一方、投資家から見ると、これだけの銘柄数になるとどの銘柄を選べば良いのか、それぞれの違いは何かを考えるだけで大変な労力を必要とされます。 又、JREITは不動産投資をベースにした商品スキームだと理解して、どのような不動産に投資しているのかを見ようとすると、既に、日本全国に1,000物件以上保有しているという現実があります。

このように考えると、これからJREIT投資を始めようとする投資家にとって、選択肢が非常に狭くなります。 安全性を重視して、無難に人気があり市場評価の高い銘柄を探すと、それらは軒並み100万円/口の株価になっています。 JREITは1口100万円もするのか? と驚く人も居ると思いますが、本来は50万円/口が基準価格(分割銘柄を除く)ですので、これらの高株価銘柄は市場人気によって100万円にまで上昇した訳ですから、この辺がピークという見方も出来ます。 それでは、50万台・60万円台の銘柄の中で探すと、10銘柄程度ありますので、どれを選ぶのかという難しさがあります。 こうなると、高株価でも人気のある銘柄を選ぶか、又は、証券会社等の薦める銘柄を選ぶかぐらいしか選択肢がありませんので、結局は、もう少し様子を見ようという判断になりがちです。
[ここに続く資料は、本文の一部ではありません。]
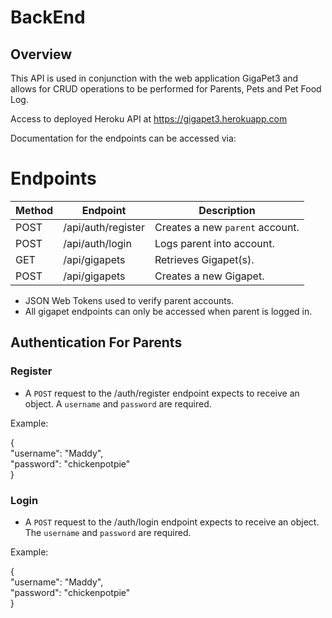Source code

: # BackEnd

## Overview
This API is used in conjunction with the web application GigaPet3 and allows for CRUD operations to be performed for Parents, Pets and Pet Food Log.

Access to deployed Heroku API at https://gigapet3.herokuapp.com

Documentation for the endpoints can be accessed via:


# Endpoints

| Method | Endpoint      | Description                                                                                                                                                                                                                                                            |
| ------ | ------------- | ---------------------------------------------------------------------------------------------------------------------------------------------------------------------------------------------------------------------------------------------------------------------- |
| POST   | /api/auth/register | Creates a new `parent` account.  
| POST   | /api/auth/login    | Logs parent into account. |
| GET    | /api/gigapets    | Retrieves Gigapet(s). |
| POST    | /api/gigapets    | Creates a new Gigapet. |

* JSON Web Tokens used to verify parent accounts.
* All gigapet endpoints can only be accessed when parent is logged in.

## Authentication For Parents

### Register

* A `POST` request to the /auth/register endpoint expects to receive an object. A `username` and `password` are required. 

Example:

{ \
	"username": "Maddy", \
	"password": "chickenpotpie" \
}

### Login

* A `POST` request to the /auth/login endpoint expects to receive an object. The `username` and `password` are required.

Example:

{ \
	"username": "Maddy", \
	"password": "chickenpotpie" \
}



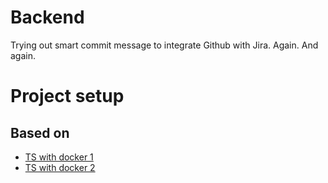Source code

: # Backend

Trying out smart commit message to integrate Github with Jira. Again. And again.
# Project setup
## Based on
- [TS with docker 1](https://www.hebergb.com/docker-node-typescript)
- [TS with docker 2](https://github.com/microsoft/vscode-recipes/blob/master/Docker-TypeScript/package.json)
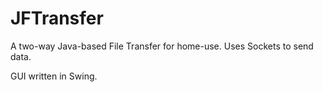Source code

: # JFTransfer
A two-way Java-based File Transfer for home-use. Uses Sockets to send data.

GUI written in Swing.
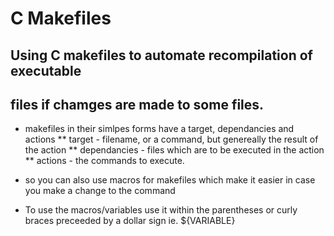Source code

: # C Makefiles
## Using C makefiles to automate recompilation of executable
## files if chamges are made to some files.

* makefiles in their simlpes forms have a target, dependancies and actions
** target - filename, or a command, but genereally the result of the action
** dependancies - files which are to be executed in the action
** actions - the commands to execute.

* so you can also use macros for makefiles which make it easier in case you make a change
  to the command
* To use the macros/variables use it within the parentheses or curly braces preceeded by a
  dollar sign ie. ${VARIABLE}
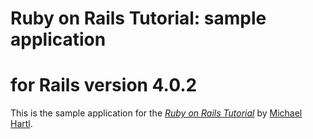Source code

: # Ruby on Rails Tutorial: sample application
# for Rails version 4.0.2

This is the sample application for
the [*Ruby on Rails Tutorial*](http://railstutorial.org/)
by [Michael Hartl](http://michaelhartl.com/).
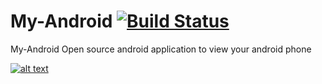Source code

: My-Android [![Build Status](https://travis-ci.org/duvu/My-Android.svg)](https://travis-ci.org/duvu/My-Android)
====
My-Android
Open source android application to view your android phone

[![alt text](https://play.google.com/intl/en_us/badges/images/apps/en-play-badge.png "Get it on Google Play")](https://play.google.com/store/apps/details?id=mobile.myandroid&utm_source=global_co&utm_medium=prtnr&utm_content=Mar2515&utm_campaign=PartBadge&pcampaignid=MKT-AC-global-none-all-co-pr-py-PartBadges-Oct1515-1)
JREITの決算発表を見ると、決算毎に投資家数が減少しているのが目に付きますが、現在の投資環境を見れば当然の帰結だとも言えます。 初期の頃に投資を開始した個人投資家は、株価の高騰によって売却益を得ようとしますし、売却後にどの銘柄に乗り換えるかという判断が難しいので、再投資を躊躇いますから、投資家数は減少します。 一方、新たに投資を開始しようとする投資家は、銘柄選びが難しくて尻込みするでしょうから、なかなか数が増えません。 銘柄側が主張するように「投資信託が間接的に個人投資家を増やしている」という見方も出来ますが、元々、JREITは個人投資家を対象にしたミドルリスク・ミドルリターン商品として誕生したのですから、現在の状況を了とする理由にはなりません。 特に、投資家の支持によって高株価を実現した老舗銘柄の責任が重いはずです。

上場して5年も経ちながら、これと言った投資家層の拡大策も採らずに、今日まで来てしまっていますが、既にJREITは40銘柄にもなろうとしています。 これは、JREITの発展と言うよりは、膨張、又は、水脹れだとも言えなくはありません。 金融環境の変化や収益用不動産価格の上昇というJREITを取り巻く環境にも変化が生じている今日、投資家への働きかけはますます重要になってきますので、知恵を出して欲しいと思います。